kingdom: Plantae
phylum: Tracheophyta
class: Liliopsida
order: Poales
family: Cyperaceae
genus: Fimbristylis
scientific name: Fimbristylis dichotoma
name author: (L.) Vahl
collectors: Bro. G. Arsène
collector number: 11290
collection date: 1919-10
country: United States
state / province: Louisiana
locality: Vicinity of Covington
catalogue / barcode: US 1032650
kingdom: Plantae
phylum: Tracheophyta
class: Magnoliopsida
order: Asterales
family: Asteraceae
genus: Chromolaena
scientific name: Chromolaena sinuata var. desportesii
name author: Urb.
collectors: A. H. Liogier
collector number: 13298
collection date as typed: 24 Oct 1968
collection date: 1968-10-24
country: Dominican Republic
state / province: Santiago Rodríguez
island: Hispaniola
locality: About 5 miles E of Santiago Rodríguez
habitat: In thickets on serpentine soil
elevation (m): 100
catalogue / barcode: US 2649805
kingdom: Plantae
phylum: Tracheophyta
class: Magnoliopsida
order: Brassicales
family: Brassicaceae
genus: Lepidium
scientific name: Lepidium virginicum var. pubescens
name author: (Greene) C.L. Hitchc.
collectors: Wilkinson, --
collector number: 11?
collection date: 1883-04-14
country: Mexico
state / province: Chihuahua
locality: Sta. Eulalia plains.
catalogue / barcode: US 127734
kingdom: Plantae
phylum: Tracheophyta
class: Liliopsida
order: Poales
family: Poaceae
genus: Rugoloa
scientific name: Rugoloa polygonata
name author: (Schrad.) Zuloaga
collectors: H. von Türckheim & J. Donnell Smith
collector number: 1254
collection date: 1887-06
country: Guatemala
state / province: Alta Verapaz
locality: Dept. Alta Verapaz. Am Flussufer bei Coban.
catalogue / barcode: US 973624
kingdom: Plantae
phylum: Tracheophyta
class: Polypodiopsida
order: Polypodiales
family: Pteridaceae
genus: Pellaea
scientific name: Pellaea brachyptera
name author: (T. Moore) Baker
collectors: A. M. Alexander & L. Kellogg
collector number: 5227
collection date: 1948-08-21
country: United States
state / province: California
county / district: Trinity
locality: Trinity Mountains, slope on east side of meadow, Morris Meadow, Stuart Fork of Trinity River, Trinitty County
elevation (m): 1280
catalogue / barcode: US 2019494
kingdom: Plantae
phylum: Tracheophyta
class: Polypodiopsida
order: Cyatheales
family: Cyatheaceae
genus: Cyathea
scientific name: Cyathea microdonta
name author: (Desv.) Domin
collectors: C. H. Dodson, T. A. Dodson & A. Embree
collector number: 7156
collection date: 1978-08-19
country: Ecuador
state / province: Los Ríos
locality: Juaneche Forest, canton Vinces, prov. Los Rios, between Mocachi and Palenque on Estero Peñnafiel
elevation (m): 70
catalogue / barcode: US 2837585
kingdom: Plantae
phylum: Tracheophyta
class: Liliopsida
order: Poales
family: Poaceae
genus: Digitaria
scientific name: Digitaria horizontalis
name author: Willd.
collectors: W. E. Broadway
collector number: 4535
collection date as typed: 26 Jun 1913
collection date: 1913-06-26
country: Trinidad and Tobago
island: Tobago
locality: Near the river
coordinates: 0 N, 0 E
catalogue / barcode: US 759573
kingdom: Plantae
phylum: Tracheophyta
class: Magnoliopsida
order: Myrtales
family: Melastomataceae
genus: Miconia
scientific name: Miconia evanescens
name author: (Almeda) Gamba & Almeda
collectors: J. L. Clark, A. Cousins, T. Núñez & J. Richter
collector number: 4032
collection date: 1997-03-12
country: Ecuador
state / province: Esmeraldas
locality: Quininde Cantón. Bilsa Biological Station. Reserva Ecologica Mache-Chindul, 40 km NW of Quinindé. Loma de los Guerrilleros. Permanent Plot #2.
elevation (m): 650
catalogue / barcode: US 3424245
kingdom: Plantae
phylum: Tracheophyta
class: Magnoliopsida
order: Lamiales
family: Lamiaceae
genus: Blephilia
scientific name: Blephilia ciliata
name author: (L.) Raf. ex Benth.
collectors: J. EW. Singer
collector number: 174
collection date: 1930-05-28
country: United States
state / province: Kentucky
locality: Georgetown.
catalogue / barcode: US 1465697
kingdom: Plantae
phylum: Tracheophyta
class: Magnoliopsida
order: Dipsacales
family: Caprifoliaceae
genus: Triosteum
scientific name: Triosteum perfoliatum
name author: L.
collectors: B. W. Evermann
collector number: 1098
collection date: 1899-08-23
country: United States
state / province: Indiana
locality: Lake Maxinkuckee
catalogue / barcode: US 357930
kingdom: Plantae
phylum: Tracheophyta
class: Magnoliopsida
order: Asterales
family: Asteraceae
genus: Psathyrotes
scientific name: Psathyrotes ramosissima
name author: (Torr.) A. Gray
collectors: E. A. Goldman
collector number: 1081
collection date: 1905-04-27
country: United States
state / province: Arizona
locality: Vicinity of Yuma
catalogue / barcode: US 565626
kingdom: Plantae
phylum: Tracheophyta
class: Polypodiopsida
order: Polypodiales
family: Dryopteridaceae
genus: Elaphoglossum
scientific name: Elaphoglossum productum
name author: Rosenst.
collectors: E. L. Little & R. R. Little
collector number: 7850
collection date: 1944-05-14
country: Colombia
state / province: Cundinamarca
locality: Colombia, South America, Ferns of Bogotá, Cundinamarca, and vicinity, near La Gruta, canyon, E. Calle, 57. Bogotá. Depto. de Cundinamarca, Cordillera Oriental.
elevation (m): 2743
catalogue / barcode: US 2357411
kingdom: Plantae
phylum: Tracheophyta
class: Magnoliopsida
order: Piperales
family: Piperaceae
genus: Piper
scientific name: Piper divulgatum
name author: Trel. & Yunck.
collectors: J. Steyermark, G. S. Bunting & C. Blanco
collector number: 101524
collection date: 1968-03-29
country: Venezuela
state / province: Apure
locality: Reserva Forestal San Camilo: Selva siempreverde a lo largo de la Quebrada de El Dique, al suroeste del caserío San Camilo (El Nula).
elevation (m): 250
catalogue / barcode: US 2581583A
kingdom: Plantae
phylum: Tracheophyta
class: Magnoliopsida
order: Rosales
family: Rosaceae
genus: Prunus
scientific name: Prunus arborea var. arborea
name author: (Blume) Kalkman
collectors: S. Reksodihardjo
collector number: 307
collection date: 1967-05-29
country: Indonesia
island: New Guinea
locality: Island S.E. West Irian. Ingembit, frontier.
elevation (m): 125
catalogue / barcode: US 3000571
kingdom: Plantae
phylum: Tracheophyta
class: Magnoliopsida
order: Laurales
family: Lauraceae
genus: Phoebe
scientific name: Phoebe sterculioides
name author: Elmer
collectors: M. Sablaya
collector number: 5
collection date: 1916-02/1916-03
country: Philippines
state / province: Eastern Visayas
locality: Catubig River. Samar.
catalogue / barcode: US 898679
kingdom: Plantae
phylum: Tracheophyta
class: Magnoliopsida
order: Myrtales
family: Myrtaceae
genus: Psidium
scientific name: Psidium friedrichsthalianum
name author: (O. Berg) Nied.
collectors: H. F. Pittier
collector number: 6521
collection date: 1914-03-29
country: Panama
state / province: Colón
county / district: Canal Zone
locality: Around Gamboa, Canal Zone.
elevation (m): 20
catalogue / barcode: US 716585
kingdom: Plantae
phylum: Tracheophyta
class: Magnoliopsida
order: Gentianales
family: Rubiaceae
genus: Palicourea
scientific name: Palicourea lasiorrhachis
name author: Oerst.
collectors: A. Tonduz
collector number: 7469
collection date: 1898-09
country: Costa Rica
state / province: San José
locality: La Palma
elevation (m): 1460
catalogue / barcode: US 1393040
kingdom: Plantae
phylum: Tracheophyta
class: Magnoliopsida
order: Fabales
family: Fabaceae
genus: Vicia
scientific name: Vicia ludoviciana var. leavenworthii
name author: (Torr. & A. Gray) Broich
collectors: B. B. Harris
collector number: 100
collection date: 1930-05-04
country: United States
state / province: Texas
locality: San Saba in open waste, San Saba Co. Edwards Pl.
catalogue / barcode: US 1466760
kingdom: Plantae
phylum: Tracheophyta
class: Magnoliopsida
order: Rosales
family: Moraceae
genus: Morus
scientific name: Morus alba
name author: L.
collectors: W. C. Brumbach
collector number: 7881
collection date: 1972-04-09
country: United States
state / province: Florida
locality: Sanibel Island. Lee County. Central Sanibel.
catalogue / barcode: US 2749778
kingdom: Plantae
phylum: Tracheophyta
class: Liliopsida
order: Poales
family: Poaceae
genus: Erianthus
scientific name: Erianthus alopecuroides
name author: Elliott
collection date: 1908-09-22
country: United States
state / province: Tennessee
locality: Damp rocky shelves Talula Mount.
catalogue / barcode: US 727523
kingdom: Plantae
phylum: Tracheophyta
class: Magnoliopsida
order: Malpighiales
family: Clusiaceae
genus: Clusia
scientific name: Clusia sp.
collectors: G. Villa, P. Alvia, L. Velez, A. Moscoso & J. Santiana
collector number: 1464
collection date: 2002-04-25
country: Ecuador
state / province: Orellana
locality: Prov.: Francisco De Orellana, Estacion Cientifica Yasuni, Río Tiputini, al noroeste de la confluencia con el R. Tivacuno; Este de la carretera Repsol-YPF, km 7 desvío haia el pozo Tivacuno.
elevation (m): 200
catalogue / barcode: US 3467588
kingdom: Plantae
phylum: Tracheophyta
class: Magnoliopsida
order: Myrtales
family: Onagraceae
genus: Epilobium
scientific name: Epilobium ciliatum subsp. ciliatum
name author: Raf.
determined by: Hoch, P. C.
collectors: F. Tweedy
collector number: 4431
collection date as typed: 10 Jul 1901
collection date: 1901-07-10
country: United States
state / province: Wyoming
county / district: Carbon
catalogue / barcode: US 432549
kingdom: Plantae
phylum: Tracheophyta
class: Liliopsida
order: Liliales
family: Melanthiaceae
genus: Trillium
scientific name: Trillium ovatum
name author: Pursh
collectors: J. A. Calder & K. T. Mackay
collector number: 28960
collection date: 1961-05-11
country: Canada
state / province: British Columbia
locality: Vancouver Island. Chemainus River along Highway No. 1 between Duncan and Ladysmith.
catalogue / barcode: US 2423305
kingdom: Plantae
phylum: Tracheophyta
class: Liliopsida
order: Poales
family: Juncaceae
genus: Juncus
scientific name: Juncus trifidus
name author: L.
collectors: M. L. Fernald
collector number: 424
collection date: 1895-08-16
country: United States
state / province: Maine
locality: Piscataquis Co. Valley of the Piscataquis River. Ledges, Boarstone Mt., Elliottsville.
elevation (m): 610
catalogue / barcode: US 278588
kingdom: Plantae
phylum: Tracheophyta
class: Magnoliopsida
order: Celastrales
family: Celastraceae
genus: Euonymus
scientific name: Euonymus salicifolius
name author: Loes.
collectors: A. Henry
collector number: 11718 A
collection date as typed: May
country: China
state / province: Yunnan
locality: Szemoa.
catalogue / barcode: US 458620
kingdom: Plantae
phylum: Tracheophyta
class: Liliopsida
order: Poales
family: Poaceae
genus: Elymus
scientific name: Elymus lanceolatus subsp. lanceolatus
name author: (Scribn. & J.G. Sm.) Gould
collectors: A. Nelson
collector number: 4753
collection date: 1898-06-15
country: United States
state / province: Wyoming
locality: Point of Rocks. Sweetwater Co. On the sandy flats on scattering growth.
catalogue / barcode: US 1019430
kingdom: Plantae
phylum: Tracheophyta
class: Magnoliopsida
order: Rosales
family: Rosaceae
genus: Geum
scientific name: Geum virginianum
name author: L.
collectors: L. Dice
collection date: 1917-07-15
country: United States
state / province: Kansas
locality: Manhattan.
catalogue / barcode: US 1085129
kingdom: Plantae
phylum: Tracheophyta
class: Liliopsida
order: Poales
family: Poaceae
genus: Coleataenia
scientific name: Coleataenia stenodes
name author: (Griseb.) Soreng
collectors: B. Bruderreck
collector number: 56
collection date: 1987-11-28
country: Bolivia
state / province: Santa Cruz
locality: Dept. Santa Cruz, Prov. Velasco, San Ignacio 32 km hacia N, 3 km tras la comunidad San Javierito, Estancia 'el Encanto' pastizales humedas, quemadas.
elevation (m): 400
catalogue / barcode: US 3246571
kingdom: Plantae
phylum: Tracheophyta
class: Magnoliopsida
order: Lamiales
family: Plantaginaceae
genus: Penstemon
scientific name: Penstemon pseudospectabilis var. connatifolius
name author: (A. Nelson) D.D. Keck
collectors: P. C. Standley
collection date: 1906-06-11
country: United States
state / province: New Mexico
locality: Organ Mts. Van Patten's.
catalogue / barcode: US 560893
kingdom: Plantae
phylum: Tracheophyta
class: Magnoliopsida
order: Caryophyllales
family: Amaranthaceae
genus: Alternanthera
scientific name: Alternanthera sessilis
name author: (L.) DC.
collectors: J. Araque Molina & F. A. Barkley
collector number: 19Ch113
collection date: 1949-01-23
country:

What is expected:
Retype the stretch of the records from the start through the line containing "state / province: Santiago Rodríguez", keeping each line exactly as it stands.

Task output:
kingdom: Plantae
phylum: Tracheophyta
class: Liliopsida
order: Poales
family: Cyperaceae
genus: Fimbristylis
scientific name: Fimbristylis dichotoma
name author: (L.) Vahl
collectors: Bro. G. Arsène
collector number: 11290
collection date: 1919-10
country: United States
state / province: Louisiana
locality: Vicinity of Covington
catalogue / barcode: US 1032650
kingdom: Plantae
phylum: Tracheophyta
class: Magnoliopsida
order: Asterales
family: Asteraceae
genus: Chromolaena
scientific name: Chromolaena sinuata var. desportesii
name author: Urb.
collectors: A. H. Liogier
collector number: 13298
collection date as typed: 24 Oct 1968
collection date: 1968-10-24
country: Dominican Republic
state / province: Santiago Rodríguez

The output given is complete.